L'organisateur du festival, ID&T, porte plainte contre le gouvernement néerlandais suite au renforcement des mesures sanitaires liées au coronavirus. « C'est une décision disproportionnée », a déclaré le PDG, Ritty van Straalen, à l'agence de presse ANP.
ID&T organise des festivals tels que Defqon.1, Mysteryland, Awakenings, Sensation, Thunderdome, Welcome to the Future, Amsterdam Open Air et Milkshake.
Dans le cadre de la procédure sommaire, l'organisateur du festival exige une décision claire du gouvernement. Soit les festivals doivent être autorisés à se dérouler selon les conditions du programme « Dutch Fieldlab », dans le cadre duquel des événements pilotes ont été mis en place, soit le gouvernement doit assumer ses responsabilités. « Dans ce dernier cas, cela signifie que nos factures seront prises en charge par le fonds de garantie », explique Van Straalen.
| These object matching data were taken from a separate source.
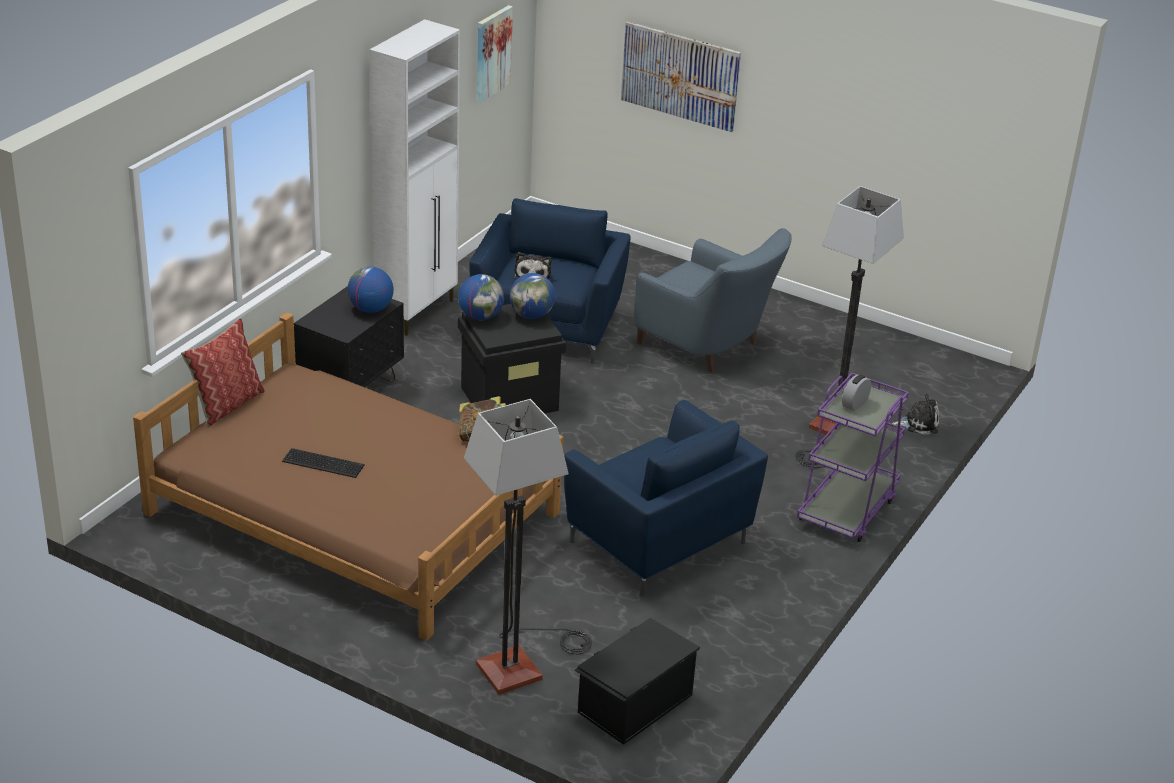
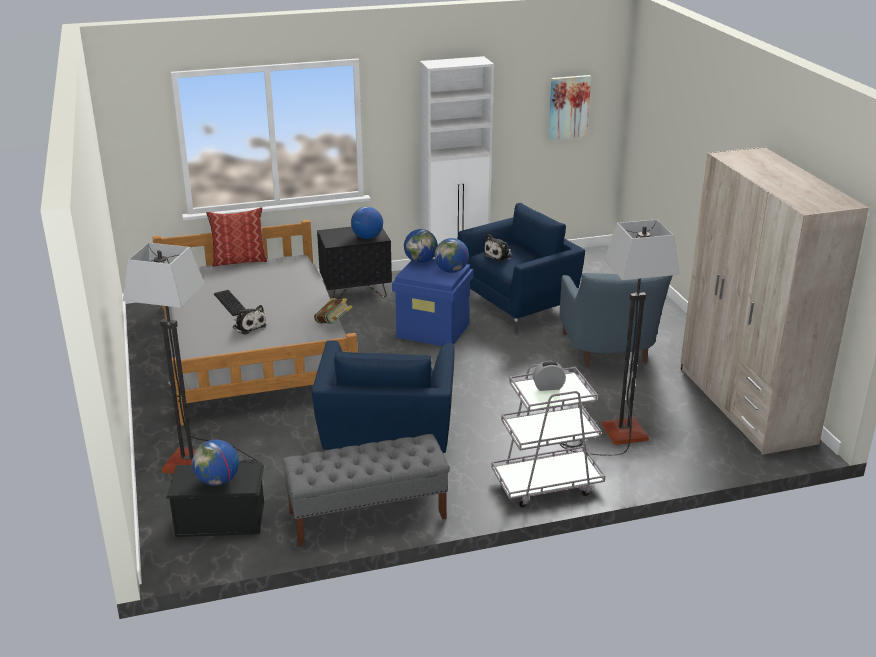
camera: 45 degrees right, 5 degrees down
(355, 513) = (254, 349): brown bed -> grey bed
(510, 398) = (434, 330): black storage box -> blue storage box
(647, 657) = (218, 481): none -> globe
(680, 76) = (682, 147): picture -> none
(752, 622) = (367, 515): none -> grey bench
(847, 509) = (546, 484): purple cart -> grey cart
(888, 349) = (745, 405): none -> beige wardrobe
(918, 423) = (693, 458): plush toy -> plush toy (248, 326)

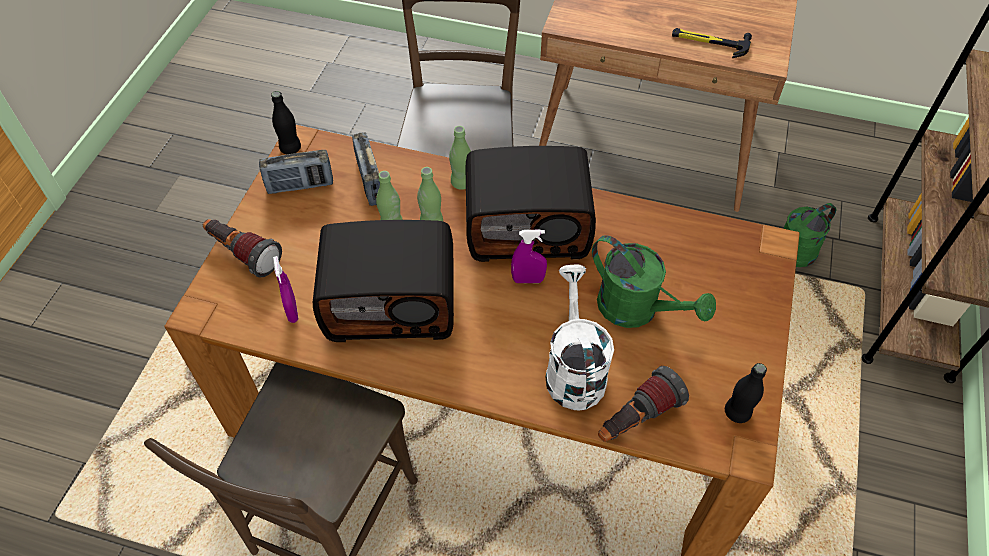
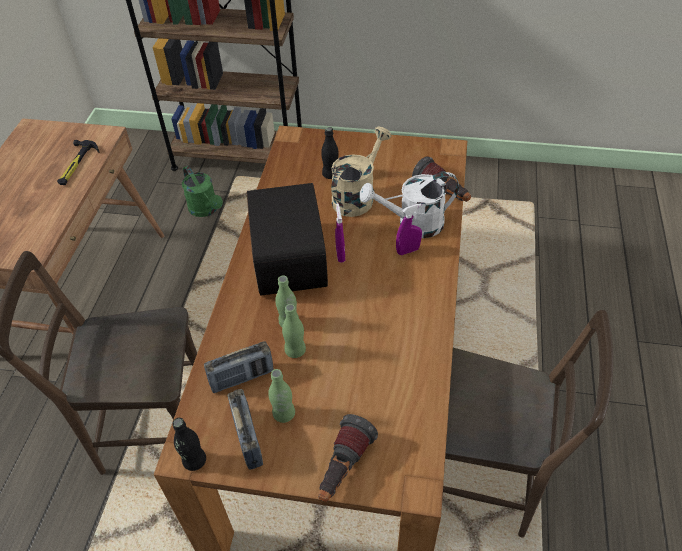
camera: 95 degrees left, 5 degrees down
(292, 311) = (401, 408): purple spray bottle -> purple spray bottle (408, 250)
(392, 302) = (377, 336): radio -> none
(461, 183) = (240, 308): green bottle -> green bottle (284, 414)
(637, 310) = (357, 196): green watering can -> beige watering can
(737, 412) = (424, 152): black bottle -> black bottle (330, 174)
L'injonction préliminaire sera examinée par le tribunal en début de semaine prochaine. « Nous voulons des réponses claires maintenant », déclare Van Straalen. « Nous ne pouvons pas faire traîner les choses jusqu'au 14 août. Ils ne peuvent plus nous laisser dans l'incertitude. »
Vendredi soir, le Premier ministre sortant Mark Rutte et le ministre de la Santé Hugo de Jonge ont annoncé la suspension des événements de plusieurs jours et l'obligation pour les participants de rester assis. Cette décision fait suite à leurs inquiétudes concernant une nouvelle augmentation des infections, notamment chez les jeunes.
« Nous avons travaillé en étroite collaboration avec le gouvernement lors des événements Fieldlab et sommes parvenus à des conclusions communes. Aujourd'hui, le gouvernement se dérobe et nous laisse en plan », déplore Van Straalen.
Le directeur du festival Lowlands est lui aussi furieux contre le gouvernement. Le festival devait se tenir du 20 au 22 août cette année. Il ne reste donc aux organisateurs de Lowlands qu'une semaine pour tout mettre en place une fois les restrictions levées.
« C'est beaucoup trop court et ça coûte une fortune. Ils véhiculent une mentalité qui dit : “Débrouillez-vous, quoi que vous décidiez” », a déclaré Van Eerdenburg, directeur de Lowlands, à l'agence de presse ANP. « Ils laissent tout simplement le secteur dans l'embarras. Le gouvernement est complètement déconnecté de la réalité. »
Le secteur de l'hôtellerie-restauration néerlandais souffre lui aussi des nouvelles restrictions. Robèr Willemsen, président de l'association professionnelle néerlandaise, réclame des compensations financières supplémentaires. « Il est incompréhensible que le secteur de l'hôtellerie-restauration soit systématiquement perdant. C'est vraiment la solution de facilité ; le problème vient du fait que les gens ne respectent plus les règles de base, et on ne peut pas y remédier en imposant des restrictions draconiennes au secteur », déclare-t-il.